THE Congress of South African Trade Unions (Cosatu) has come out in support of the amendment of the Employment Equity Act.
Speaking during the virtual public hearing, Cosatu parliamentary counsellor Matthew Parks said the bill before Parliament was correct, rational and was in line with the Constitution.
“It is long overdue. We support this bill and welcome this bill,” Parks said.
He also said the labour federation did not have any problems with any of the bill’s provisions.
“We believe it is a critical amendment bill that will strengthen the government to achieve the progressive targets of the Employment Equity Act.”
The will empower Minister of Employment and Labour Minister Thulas Nxesi to issue compliance certificates to companies that meet the requirements of the Employment Equity Act.
It intends to empower the minister to determine sectoral numerical targets for the purposes of ensuring equitable targets of suitably qualified people from designated groups at all occupational levels in the workplace.
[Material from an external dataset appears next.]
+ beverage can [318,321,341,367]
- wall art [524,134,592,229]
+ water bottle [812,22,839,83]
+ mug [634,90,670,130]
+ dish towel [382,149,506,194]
The bill also seeks to provide for the issuing of certificates by the minister confirming an employer's compliance in relation to the conclusion of state contracts.
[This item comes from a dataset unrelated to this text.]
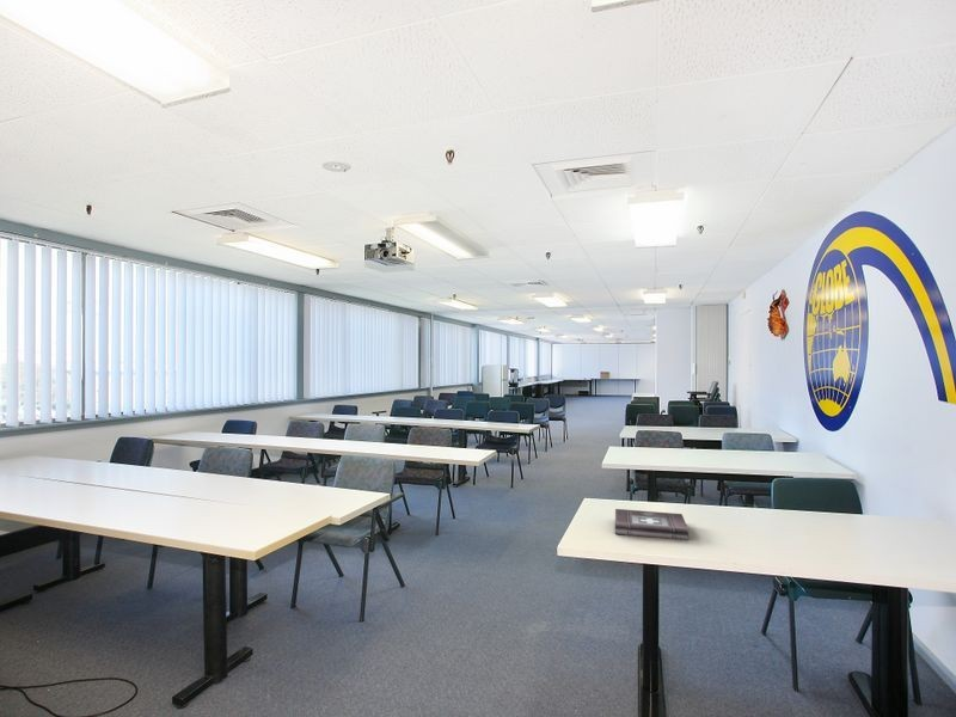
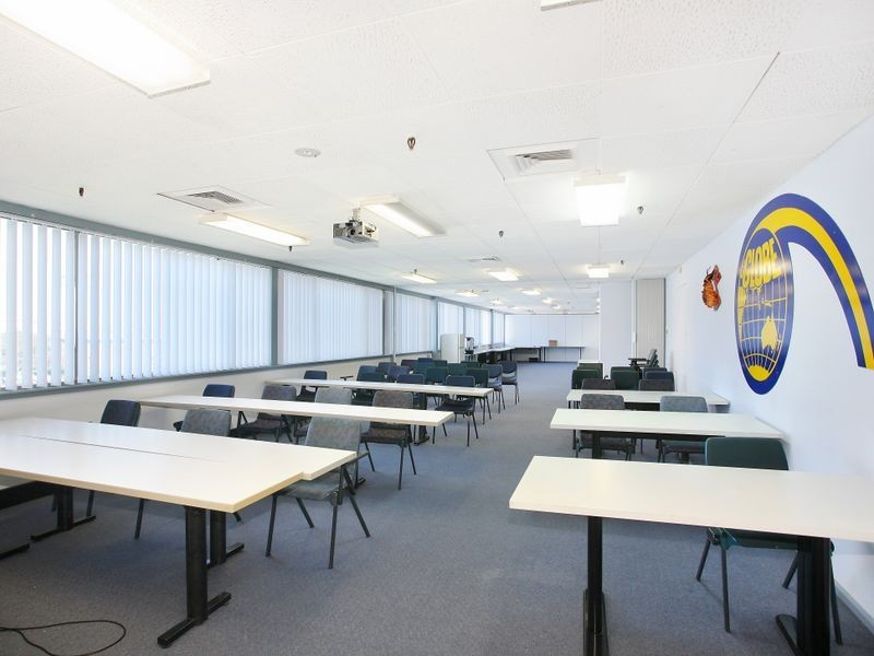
- first aid kit [614,508,690,541]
It does away with a clause that classified employers with fewer than 50 employees as designated employers upon meeting a specified turnover threshold.
In terms of the bill Nxesi may by notice in the government gazette identify national economic sectors, and also empower labour inspectors to obtain written undertaking from an employer to prepare an employment equity plan.
Parks said South Africa has a very painful legacy of colonialism and apartheid that spanned over four centuries.
“We are known as the most unequal in the world. The Employment Equity report shows that most companies are far behind to address the legacy of apartheid.”
He also said the public sector has made significant progress in terms of employment equity while in the private sector many employers were found wanting.
Parks said failure to address the legacy of apartheid was a ticking time bomb.
“We only need to look at Zimbabwe and other countries what the consequences if you don’t address the legacy of apartheid and colonialism.
“It is better to do it now and do it in an inclusive way as opposed to simply putting blinders on and deny the realities,” he said, adding that apartheid’s legacy was still haunting the country way after the first democratic elections in 1994.